Summary:	RFE: Make Schedd send updates on job remove
Product:	Red Hat Enterprise MRG	Reporter:	Jan Sarenik <jsarenik>
Component:	condor	Assignee:	Matthew Farrellee <matt>
Status:	CLOSED NOTABUG	QA Contact:	MRG Quality Engineering <mrgqe-bugs>
Severity:	medium	Docs Contact:
Priority:	medium
Version:	1.3	CC:	eerlands, iboverma, ltoscano, matt, tmckay
Target Milestone:	2.0	Keywords:	FutureFeature
Target Release:	---
Hardware:	Unspecified
OS:	Unspecified
Whiteboard:
Fixed In Version:		Doc Type:	Enhancement
Doc Text:		Story Points:	---
Clone Of:		Environment:
Last Closed:	2011-02-24 12:44:13 UTC	Type:	---
Regression:	---	Mount Type:	---
Documentation:	---	CRM:
Verified Versions:		Category:	---
oVirt Team:	---	RHEL 7.3 requirements from Atomic Host:
Cloudforms Team:	---	Target Upstream Version:
Embargoed:
Bug Depends On:	634302
Bug Blocks:

Description Jan Sarenik 2011-01-27 16:44:14 UTC

See bug 595704 comment #25 and onwards.

condor-qmf-7.4.5-0.7.el5

How reproducible: 100%

Steps to Reproduce:
0. Have a clean Condor with clean pool in the beginning.
   QMF_UPDATE_INTERVAL = 5
   COLLECTOR_UPDATE_INTERVAL = 5
   (cumin and qpidd also set to update every 5 seconds)

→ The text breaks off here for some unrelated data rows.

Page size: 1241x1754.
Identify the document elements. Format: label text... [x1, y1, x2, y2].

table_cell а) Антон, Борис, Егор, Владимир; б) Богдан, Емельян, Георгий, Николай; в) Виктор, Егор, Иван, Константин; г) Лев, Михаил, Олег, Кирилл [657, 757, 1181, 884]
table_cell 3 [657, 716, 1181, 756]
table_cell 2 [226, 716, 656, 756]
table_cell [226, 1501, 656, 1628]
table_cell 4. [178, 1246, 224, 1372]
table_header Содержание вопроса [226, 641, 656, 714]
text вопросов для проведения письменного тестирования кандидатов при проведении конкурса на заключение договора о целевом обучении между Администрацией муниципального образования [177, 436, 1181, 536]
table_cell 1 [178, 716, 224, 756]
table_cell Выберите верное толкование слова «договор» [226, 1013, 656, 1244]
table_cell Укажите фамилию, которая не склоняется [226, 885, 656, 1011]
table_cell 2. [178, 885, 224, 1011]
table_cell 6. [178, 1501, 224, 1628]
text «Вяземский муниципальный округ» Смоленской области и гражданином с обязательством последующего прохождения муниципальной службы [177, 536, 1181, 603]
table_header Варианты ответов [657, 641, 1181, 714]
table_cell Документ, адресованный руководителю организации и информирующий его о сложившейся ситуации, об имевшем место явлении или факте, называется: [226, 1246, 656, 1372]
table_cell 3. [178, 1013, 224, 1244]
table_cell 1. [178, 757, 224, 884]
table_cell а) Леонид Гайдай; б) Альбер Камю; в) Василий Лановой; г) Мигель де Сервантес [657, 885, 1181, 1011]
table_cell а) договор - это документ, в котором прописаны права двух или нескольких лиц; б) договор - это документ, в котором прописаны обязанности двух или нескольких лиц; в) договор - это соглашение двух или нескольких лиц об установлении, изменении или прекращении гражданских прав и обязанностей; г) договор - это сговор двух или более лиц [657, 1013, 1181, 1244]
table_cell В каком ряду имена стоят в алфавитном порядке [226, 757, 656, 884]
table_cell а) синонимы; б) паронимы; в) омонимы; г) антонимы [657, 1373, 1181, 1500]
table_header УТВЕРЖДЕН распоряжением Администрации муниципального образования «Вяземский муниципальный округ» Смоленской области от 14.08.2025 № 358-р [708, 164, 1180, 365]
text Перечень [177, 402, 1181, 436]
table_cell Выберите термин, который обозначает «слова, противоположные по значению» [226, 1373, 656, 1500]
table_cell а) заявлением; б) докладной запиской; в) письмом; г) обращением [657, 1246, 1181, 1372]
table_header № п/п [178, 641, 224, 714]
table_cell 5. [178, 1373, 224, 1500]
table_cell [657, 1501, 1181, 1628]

1. Sumbit a simple job, e.g.
        condor_submit << EOF
        Executable     = /bin/sleep
        Universe = vanilla
        args    = 20m
        queue 1
        EOF
2. condor_rm -all
3. Go to Cumin -> Grid -> Overview and look at statistics
  
Actual results: Idle or Running stays at 1 for 5 minutes,
  which is the default SCHEDD_INTERVAL.

Expected results: Schedd should publish job count after
  remove event like it publishes it because of other events
  (e.g. job addition).

Comment 1 Matthew Farrellee 2011-01-27 16:50:08 UTC

I would expect condor_status -submitter/-sched to exhibit the same behavior.

Comment 2 Matthew Farrellee 2011-01-31 21:56:08 UTC

This is indeed visible from condor_status -schedd/-submitter as well. The Schedd publishes on SCHEDD_INTERVAL, at the end of a negotiation cycle, at a reconfig or on a reschedule request. Until a publish the information in the Collector may out stale, as well as the information in the QMF object space.

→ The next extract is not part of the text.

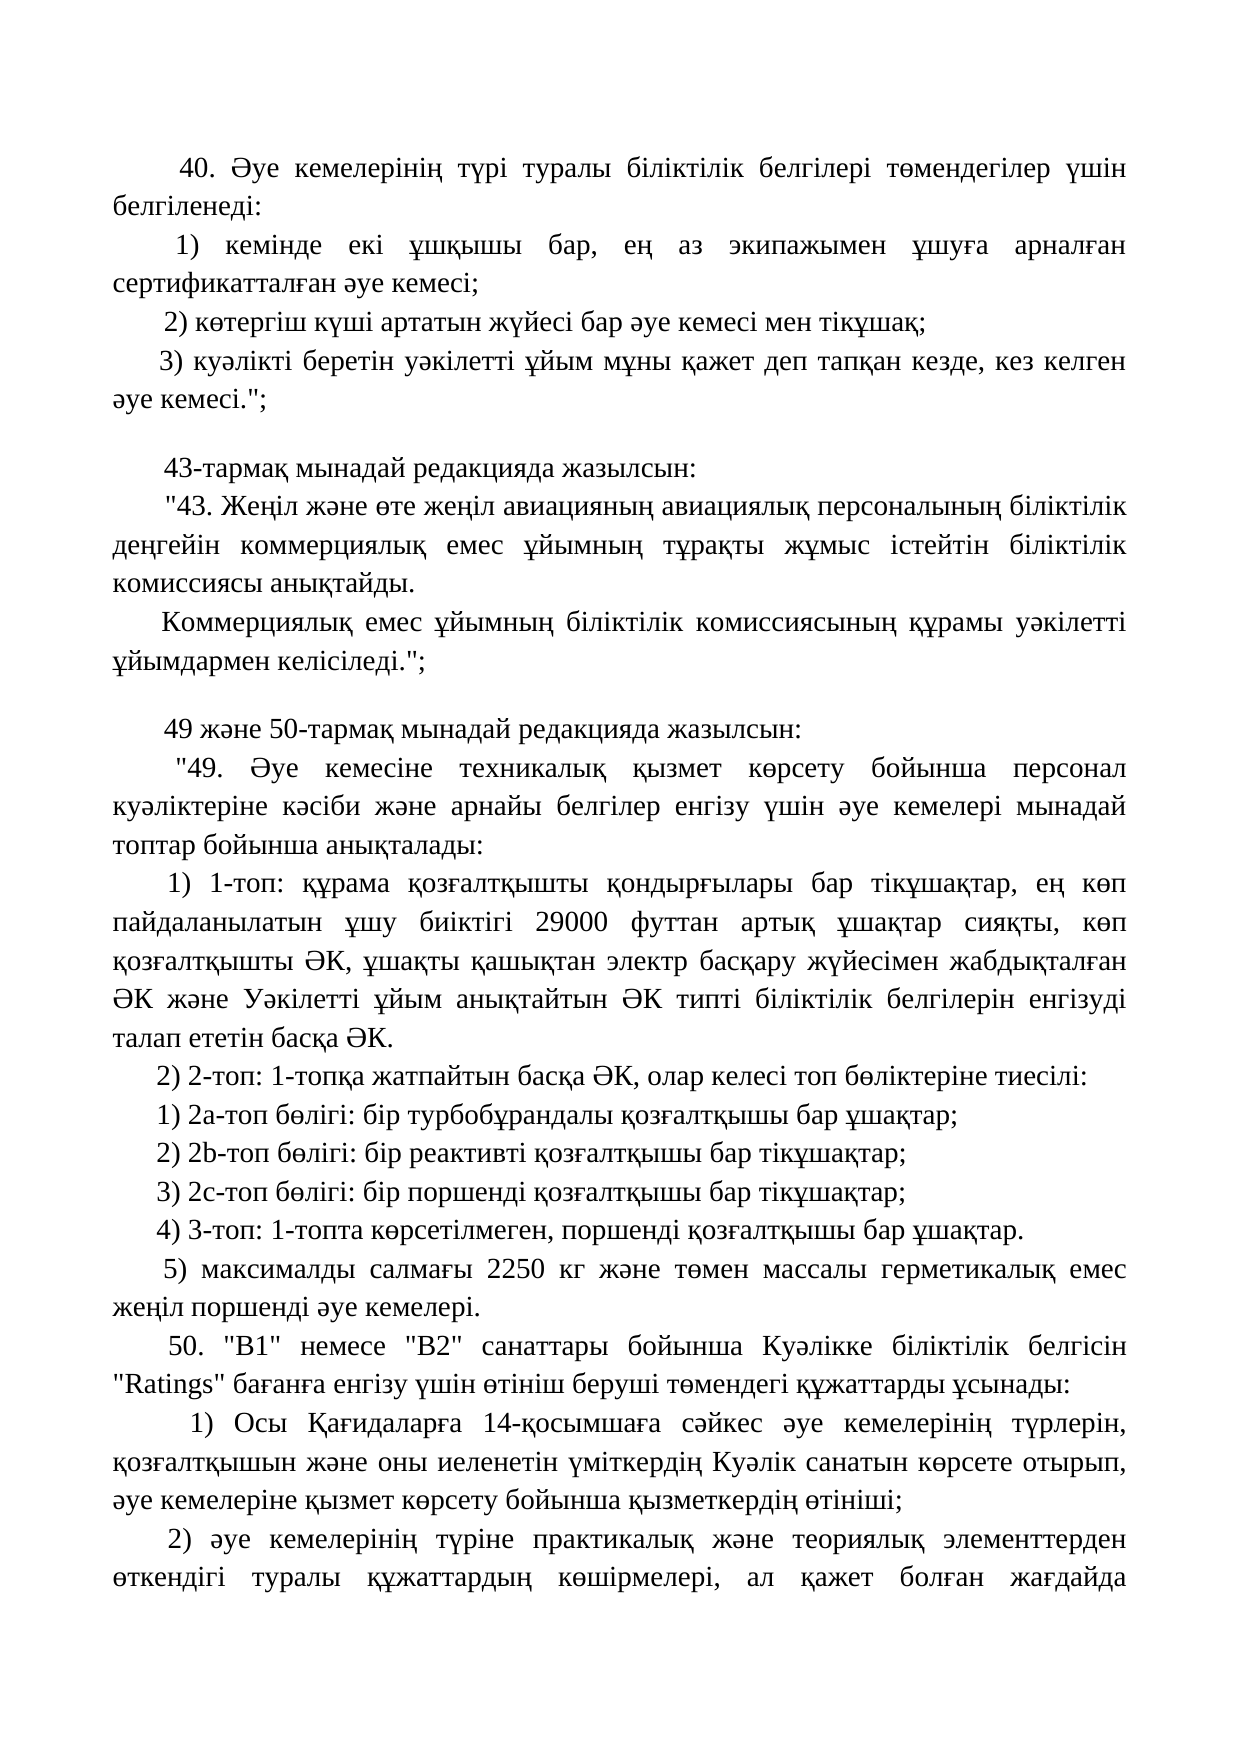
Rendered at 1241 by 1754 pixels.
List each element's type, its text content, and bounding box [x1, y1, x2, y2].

It is probably ok to tickle the Schedd to publish an update on remove, but may have scale implications. The publishing is done as part of a scan of the entire queue. However, the timeout() code has some protections to prevent processing the queue too frequently.

Let's turn this into an RFE for tickling the collector update.

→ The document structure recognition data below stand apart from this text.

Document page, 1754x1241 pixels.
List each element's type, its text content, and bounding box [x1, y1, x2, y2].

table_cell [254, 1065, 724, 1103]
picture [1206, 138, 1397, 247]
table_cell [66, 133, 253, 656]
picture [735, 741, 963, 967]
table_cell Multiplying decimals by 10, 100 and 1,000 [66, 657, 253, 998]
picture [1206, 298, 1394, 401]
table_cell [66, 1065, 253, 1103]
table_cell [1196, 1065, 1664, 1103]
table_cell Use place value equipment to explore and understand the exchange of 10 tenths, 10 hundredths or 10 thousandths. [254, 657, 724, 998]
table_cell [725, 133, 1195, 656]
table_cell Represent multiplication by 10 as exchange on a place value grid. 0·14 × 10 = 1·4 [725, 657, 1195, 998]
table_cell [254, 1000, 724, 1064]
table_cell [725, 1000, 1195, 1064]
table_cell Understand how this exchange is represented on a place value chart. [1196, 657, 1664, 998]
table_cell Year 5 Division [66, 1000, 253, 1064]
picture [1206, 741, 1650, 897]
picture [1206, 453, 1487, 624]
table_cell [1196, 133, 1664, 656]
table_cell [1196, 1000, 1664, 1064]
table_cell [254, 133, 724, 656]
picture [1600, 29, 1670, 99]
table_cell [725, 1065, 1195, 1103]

Comment 4 Matthew Farrellee 2011-02-24 12:12:37 UTC

The Schedd also does not send an update when a job completes. This means the number of running jobs may be stale after a job exits.

Comment 5 Matthew Farrellee 2011-02-24 12:35:38 UTC

Additionally, the Schedd does not send an update when a job starts running.

Comment 6 Matthew Farrellee 2011-02-24 12:38:07 UTC

Also, the Schedd does not send an update when holding a job.

Comment 7 Matthew Farrellee 2011-02-24 12:44:13 UTC

There are many paths to a job changing state that do not result in an update to the Collector. Another not listed above is periodic expression evaluation.

Even though timeout() protects itself from rapid repeated calls, given an active Schedd, the calls will effectively make SCHEDD_INTERVAL = SCHEDD_MIN_INTERVAL. Instead of tickling timeout() for each such transition, I suggest setting SCHEDD_INTERVAL to a lower value, one that provides an acceptable lag for a deployment.

Wild speculation: SCHEDD_INTERVAL for small or medium sized deployments could be easily set to 30 (from 300). For large deployments, a shorter publish interval may impact Schedd throughput.